In the meantime, for your specific example, my head first went to:

for (i, j) in zip(u.domain by 2, v.domain by 2) { ... }

in order to avoid manually picking the domains apart into their scalar low and high bounds (where I'm assuming this will only be applied to 1D arrays u and v, right?). However, a difference between this approach and yours is that we'd need a conditional within the loop if the size of u/v was odd to avoid an OOB indexing issue on the i+1 expressions, and presumably we don't want a conditional within the loop. OTOH, I'm noticing that you don't have a cleanup iteration if the loop has an odd size (and might have a similar OOB indexing issue if it's odd?), so maybe it's safe to assume it's even? If so, I'd be curious whether the loop above works for you.

If not, then my head goes to something like:

const n = u.size;
const evenSize = n - (n%2);
for (i, j) in zip(u.domain#evenSize by 2, v.domain#evenSize by 2) { ... }

but is this any better than what you have? It feels like about a wash in terms of clarity/code size, and I'd hope it'd be a wash in terms of performance. Mostly, this again makes it feel like something it'd be nice to have the compiler manage.

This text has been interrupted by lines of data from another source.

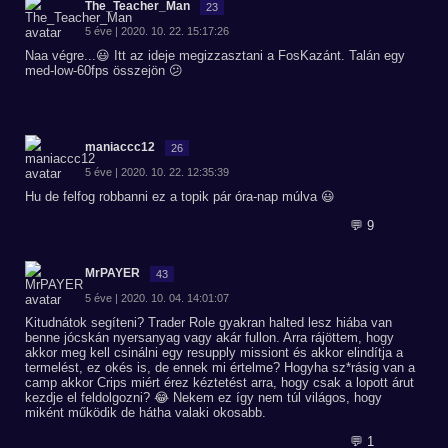
The_Teacher_Man
23
5 éve | 2020. 10. 22. 15:17:26
Naa végre...😃 Itt az ideje megizzasztani a FosKazánt. Talán egy
med-low-60fps összejön 😕
maniaccc12
26
5 éve | 2020. 10. 22. 12:35:39
Hu de felfog robbanni ez a topik pár óra-nap múlva 😃
💬 9
MrPAYER
43
5 éve | 2020. 10. 04. 14:01:07
Kitudnátok segíteni? Trader Role gyakran halted lesz hiába van
benne jócskán nyersanyag vagy akár fullon. Arra rájöttem, hogy
akkor meg kell csinálni egy resupply missiont és akkor elindítja a
termelést, ez okés is, de ennek mi értelme? Hogyha sz*rásig van a
camp akkor Crips miért érez kéztetést arra, hogy csak a lopott árut
kezdje el feldolgozni? 😂 Nekem ez így nem túl világos, hogy
miként működik de hátha valaki okosabb.
💬 1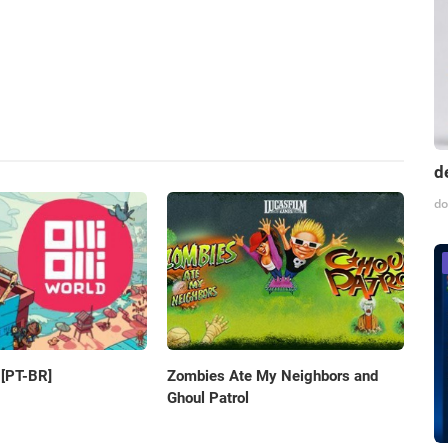
d
do
d [PT-BR]
Zombies Ate My Neighbors and
Ghoul Patrol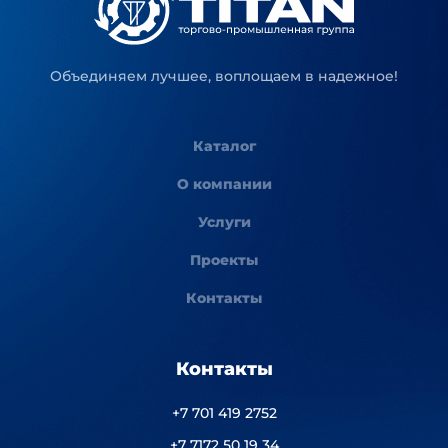
Объединяем лучшее, воплощаем в надежное!
Каталог
О компании
Услуги
Проекты
Контакты
Контакты
+7 701 419 2752
+7 7172 50 19 34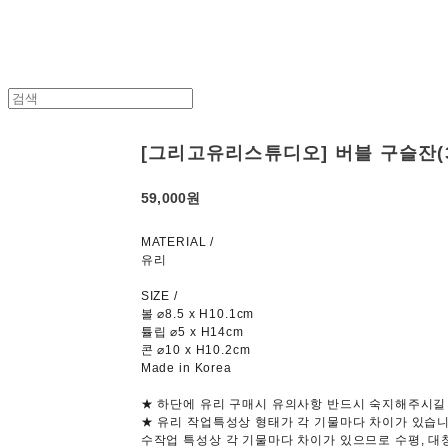
[그리고유리스튜디오] 버블 구슬잔(3
59,000원
MATERIAL /
유리
SIZE /
볼 ⌀8.5 x H10.1cm
튤립 ⌀5 x H14cm
콘 ⌀10 x H10.2cm
Made in Korea
★ 하단에 유리 구매시 유의사항 반드시 숙지해주시길
★ 유리 작업특성상 형태가 각 기물마다 차이가 있습니
수작업 특성상 각 기물마다 차이가 있으므로 수평, 대칭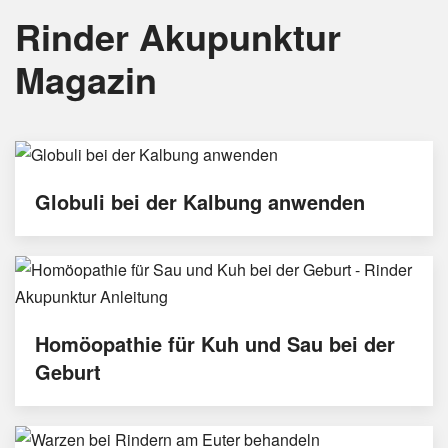
Rinder Akupunktur
Magazin
Globuli bei der Kalbung anwenden
Homöopathie für Kuh und Sau bei der
Geburt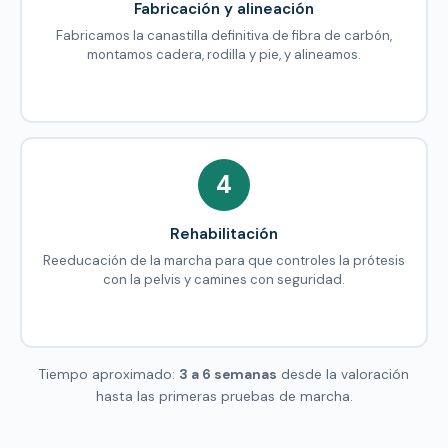
Fabricación y alineación
Fabricamos la canastilla definitiva de fibra de carbón,
montamos cadera, rodilla y pie, y alineamos.
4
Rehabilitación
Reeducación de la marcha para que controles la prótesis
con la pelvis y camines con seguridad.
Tiempo aproximado:
3 a 6 semanas
desde la valoración
hasta las primeras pruebas de marcha.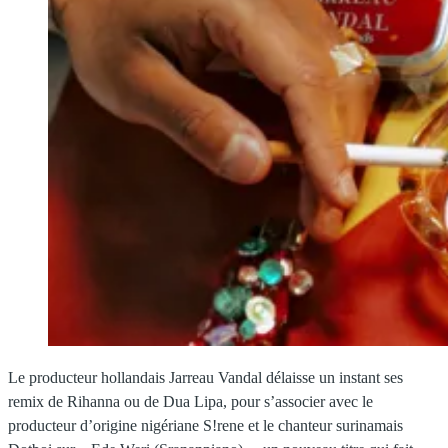
Le producteur hollandais Jarreau Vandal délaisse un instant ses
remix de Rihanna ou de Dua Lipa, pour s’associer avec le
producteur d’origine nigériane S!rene et le chanteur surinamais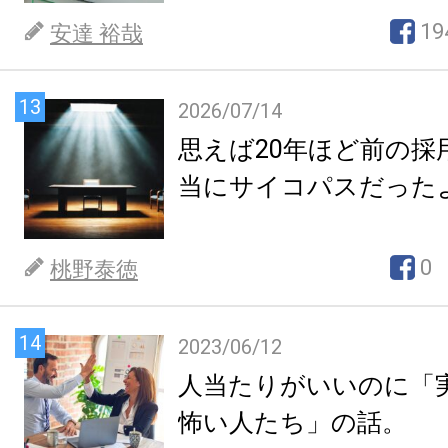
19
安達 裕哉
13
2026/07/14
思えば20年ほど前の採
当にサイコパスだった
0
桃野泰徳
14
2023/06/12
人当たりがいいのに「
怖い人たち」の話。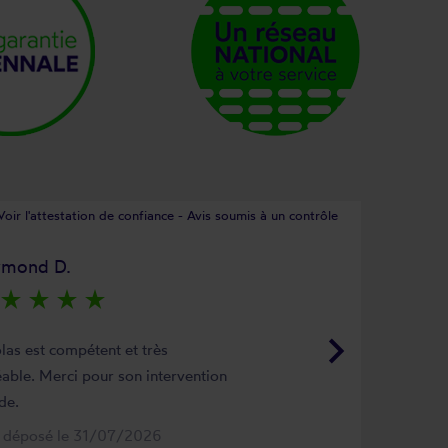
Voir l'attestation de confiance - Avis soumis à un contrôle
ymond D.
star_rate
star_rate
star_rate
star_rate
keyboard_arrow_right
las est compétent et très
able. Merci pour son intervention
de.
s déposé le 31/07/2026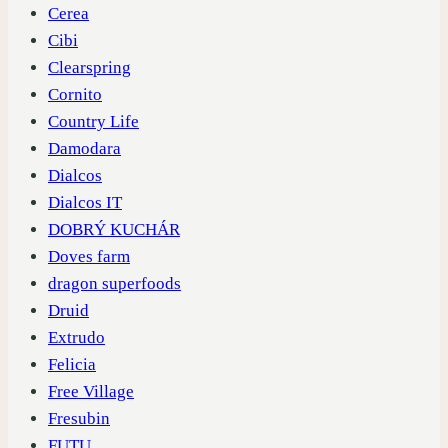
Cerea
Cibi
Clearspring
Cornito
Country Life
Damodara
Dialcos
Dialcos IT
DOBRÝ KUCHÁR
Doves farm
dragon superfoods
Druid
Extrudo
Felicia
Free Village
Fresubin
FUTU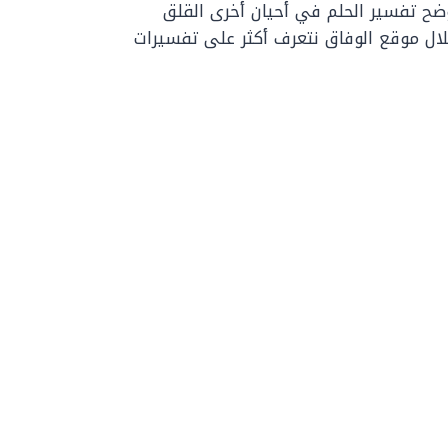
وضح تفسير الحلم في أحيان أخرى القلق
لال موقع الوفاق نتعرف أكثر على تفسيرات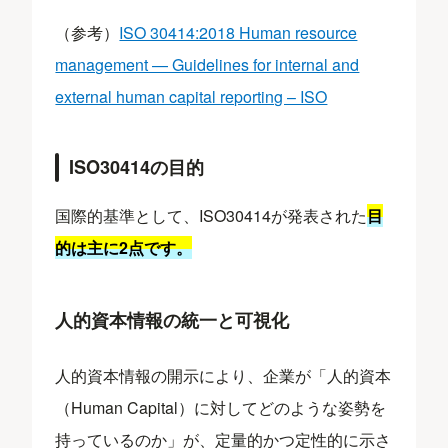
（参考）
ISO 30414:2018 Human resource
management — Guidelines for internal and
external human capital reporting – ISO
ISO30414の目的
国際的基準として、ISO30414が発表された
目
的は主に2点です。
人的資本情報の統一と可視化
人的資本情報の開示により、企業が「人的資本
（Human Capital）に対してどのような姿勢を
持っているのか」が、定量的かつ定性的に示さ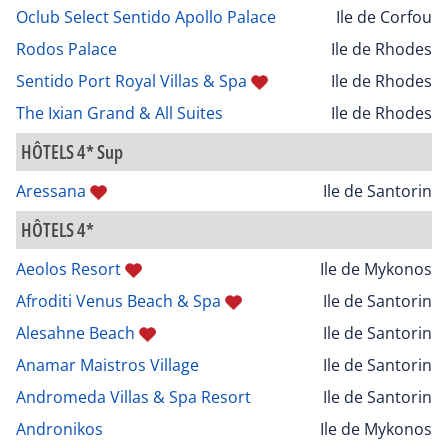
Oclub Select Sentido Apollo Palace
Ile de Corfou
Rodos Palace
Ile de Rhodes
Sentido Port Royal Villas & Spa
Ile de Rhodes
The Ixian Grand & All Suites
Ile de Rhodes
HÔTELS 4* Sup
Aressana
Ile de Santorin
HÔTELS 4*
Aeolos Resort
Ile de Mykonos
Afroditi Venus Beach & Spa
Ile de Santorin
Alesahne Beach
Ile de Santorin
Anamar Maistros Village
Ile de Santorin
Andromeda Villas & Spa Resort
Ile de Santorin
Andronikos
Ile de Mykonos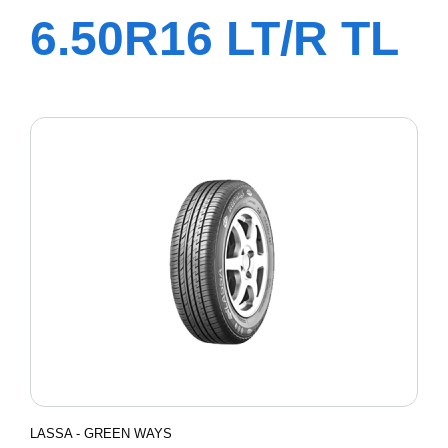
6.50R16 LT/R TL
108/107M
LASSA - GREEN WAYS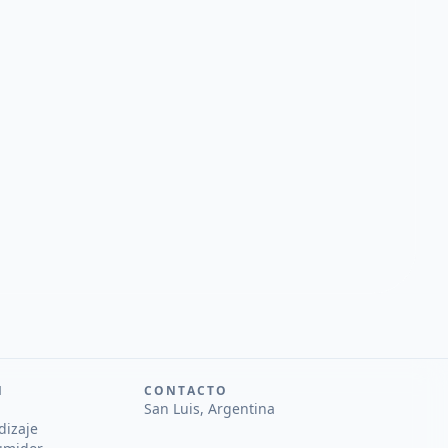
N
CONTACTO
San Luis, Argentina
dizaje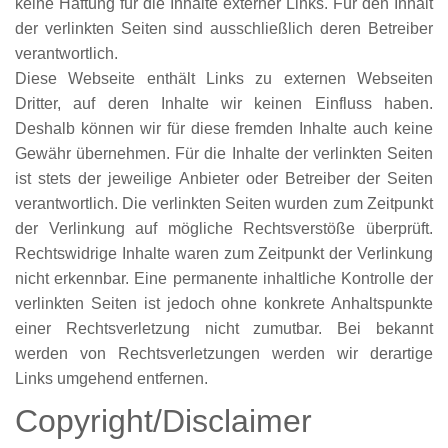
keine Haftung für die Inhalte externer Links. Für den Inhalt
der verlinkten Seiten sind ausschließlich deren Betreiber
verantwortlich.
Diese Webseite enthält Links zu externen Webseiten
Dritter, auf deren Inhalte wir keinen Einfluss haben.
Deshalb können wir für diese fremden Inhalte auch keine
Gewähr übernehmen. Für die Inhalte der verlinkten Seiten
ist stets der jeweilige Anbieter oder Betreiber der Seiten
verantwortlich. Die verlinkten Seiten wurden zum Zeitpunkt
der Verlinkung auf mögliche Rechtsverstöße überprüft.
Rechtswidrige Inhalte waren zum Zeitpunkt der Verlinkung
nicht erkennbar. Eine permanente inhaltliche Kontrolle der
verlinkten Seiten ist jedoch ohne konkrete Anhaltspunkte
einer Rechtsverletzung nicht zumutbar. Bei bekannt
werden von Rechtsverletzungen werden wir derartige
Links umgehend entfernen.
Copyright/Disclaimer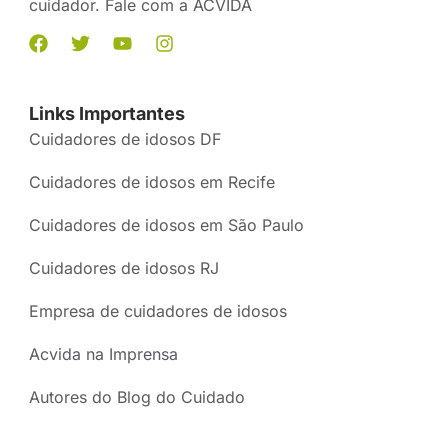
cuidador. Fale com a ACVIDA
Links Importantes
Cuidadores de idosos DF
Cuidadores de idosos em Recife
Cuidadores de idosos em São Paulo
Cuidadores de idosos RJ
Empresa de cuidadores de idosos
Acvida na Imprensa
Autores do Blog do Cuidado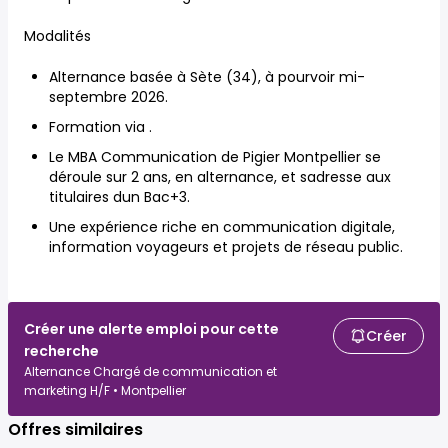
Modalités
Alternance basée à Sète (34), à pourvoir mi-
septembre 2026.
Formation via .
Le MBA Communication de Pigier Montpellier se
déroule sur 2 ans, en alternance, et sadresse aux
titulaires dun Bac+3.
Une expérience riche en communication digitale,
information voyageurs et projets de réseau public.
Créer une alerte emploi pour cette
Créer
recherche
Alternance Chargé de communication et
marketing H/F • Montpellier
Offres similaires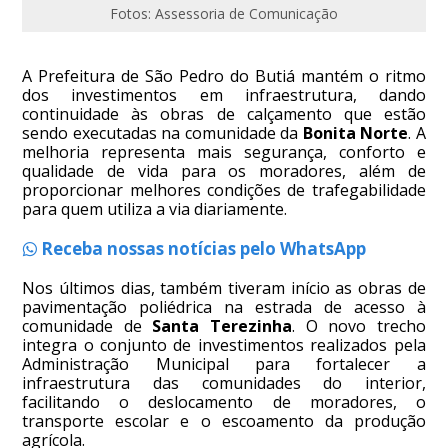
Fotos: Assessoria de Comunicação
A Prefeitura de São Pedro do Butiá mantém o ritmo
dos investimentos em infraestrutura, dando
continuidade às obras de calçamento que estão
sendo executadas na comunidade da
Bonita Norte
. A
melhoria representa mais segurança, conforto e
qualidade de vida para os moradores, além de
proporcionar melhores condições de trafegabilidade
para quem utiliza a via diariamente.
Receba nossas notícias pelo WhatsApp
Nos últimos dias, também tiveram início as obras de
pavimentação poliédrica na estrada de acesso à
comunidade de
Santa Terezinha
. O novo trecho
integra o conjunto de investimentos realizados pela
Administração Municipal para fortalecer a
infraestrutura das comunidades do interior,
facilitando o deslocamento de moradores, o
transporte escolar e o escoamento da produção
agrícola.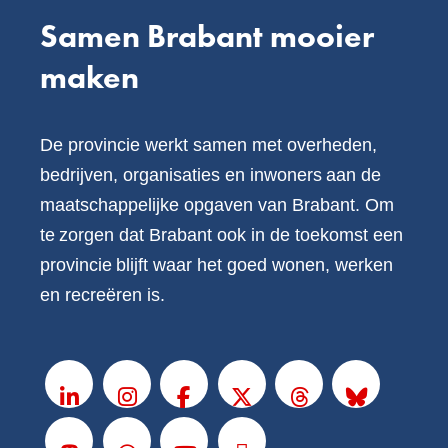
Samen Brabant mooier
maken
De provincie werkt samen met overheden,
bedrijven, organisaties en inwoners aan de
maatschappelijke opgaven van Brabant. Om
te zorgen dat Brabant ook in de toekomst een
provincie blijft waar het goed wonen, werken
en recreëren is.
V
o
LinkedIn
Instagram
Facebook
X
Threads
BlueSky
l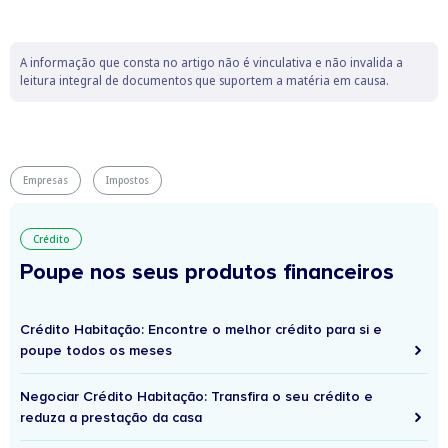
A informação que consta no artigo não é vinculativa e não invalida a
leitura integral de documentos que suportem a matéria em causa.
Empresas
Impostos
Crédito
Poupe nos seus produtos financeiros
Crédito Habitação: Encontre o melhor crédito para si e
poupe todos os meses
Negociar Crédito Habitação: Transfira o seu crédito e
reduza a prestação da casa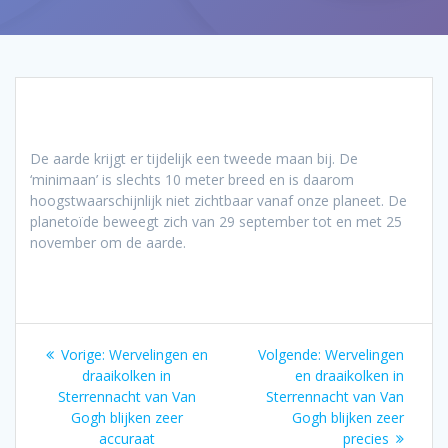
De aarde krijgt er tijdelijk een tweede maan bij. De
‘minimaan’ is slechts 10 meter breed en is daarom
hoogstwaarschijnlijk niet zichtbaar vanaf onze planeet. De
planetoïde beweegt zich van 29 september tot en met 25
november om de aarde.
Bericht
Vorig
Volgend
Vorige:
Wervelingen en
Volgende:
Wervelingen
navigatie
bericht:
bericht:
draaikolken in
en draaikolken in
Sterrennacht van Van
Sterrennacht van Van
Gogh blijken zeer
Gogh blijken zeer
accuraat
precies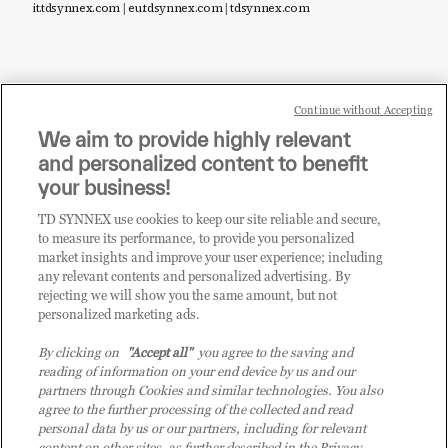
it.tdsynnex.com
|
eu.tdsynnex.com
|
tdsynnex.com
Continue without Accepting
Sei un rivenditore di tecnologia e desideri acquistare
We aim to provide highly relevant
i prodotti o le soluzioni trattate sul blog?
and personalized content to benefit
CLICCA QUI E DIVENTA
your business!
CLIENTE TD SYNNEX
TD SYNNEX use cookies to keep our site reliable and secure,
to measure its performance, to provide you personalized
market insights and improve your user experience; including
any relevant contents and personalized advertising. By
rejecting we will show you the same amount, but not
personalized marketing ads.
By clicking on
"Accept all"
you agree to the saving and
reading of information on your end device by us and our
partners through Cookies and similar technologies. You also
agree to the further processing of the collected and read
personal data by us or our partners, including for relevant
content on other sites, as further described in the Privacy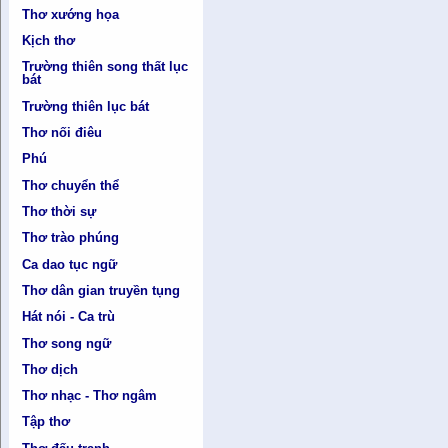
Thơ xướng họa
Kịch thơ
Trường thiên song thất lục
bát
Trường thiên lục bát
Thơ nối điêu
Phú
Thơ chuyển thể
Thơ thời sự
Thơ trào phúng
Ca dao tục ngữ
Thơ dân gian truyền tụng
Hát nói - Ca trù
Thơ song ngữ
Thơ dịch
Thơ nhạc - Thơ ngâm
Tập thơ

The inner body of your loop looks pretty good to me. Unless you'd rather represent the operators in their original order and avoid the cleanup using something like:

    for (i, j) in zip(iu + m .. nu by 2, iv + m .. nv by 2) do
    {
        {
             const (s, et) = twosum(s, u[i] * v[j]);
             e += et;
        }
        {
             const (s, et) = twosum(s, u[i+1] * v[j+1]);
             e += et;
        }
   }

But perhaps putting the operators back in this order defeats the benefits of unrolling that you were striving for?

-Brad

Thanks. Your explanations and ideas are insightful as usual.

I generally like to unroll my own. But I will try to put some examples together to see how the idea.

But I do like the idea behind

unroll 2 for i in 1..n do
{
   ....
}

but I never saw any performance gain over what I could do manually.

I am not a fan of directives.

My mistake. I think what I was evaluating (and getting no real improvement) was something like

unroll 2 for param i in 1..8 do
{
    ... stuff
}

I think that unrolling automatically which means handling the rump is too hard to get right, whereas doing it yourself should not be too hard. Indeed, if it is hard, then the unrolling you are doing is probably wrong.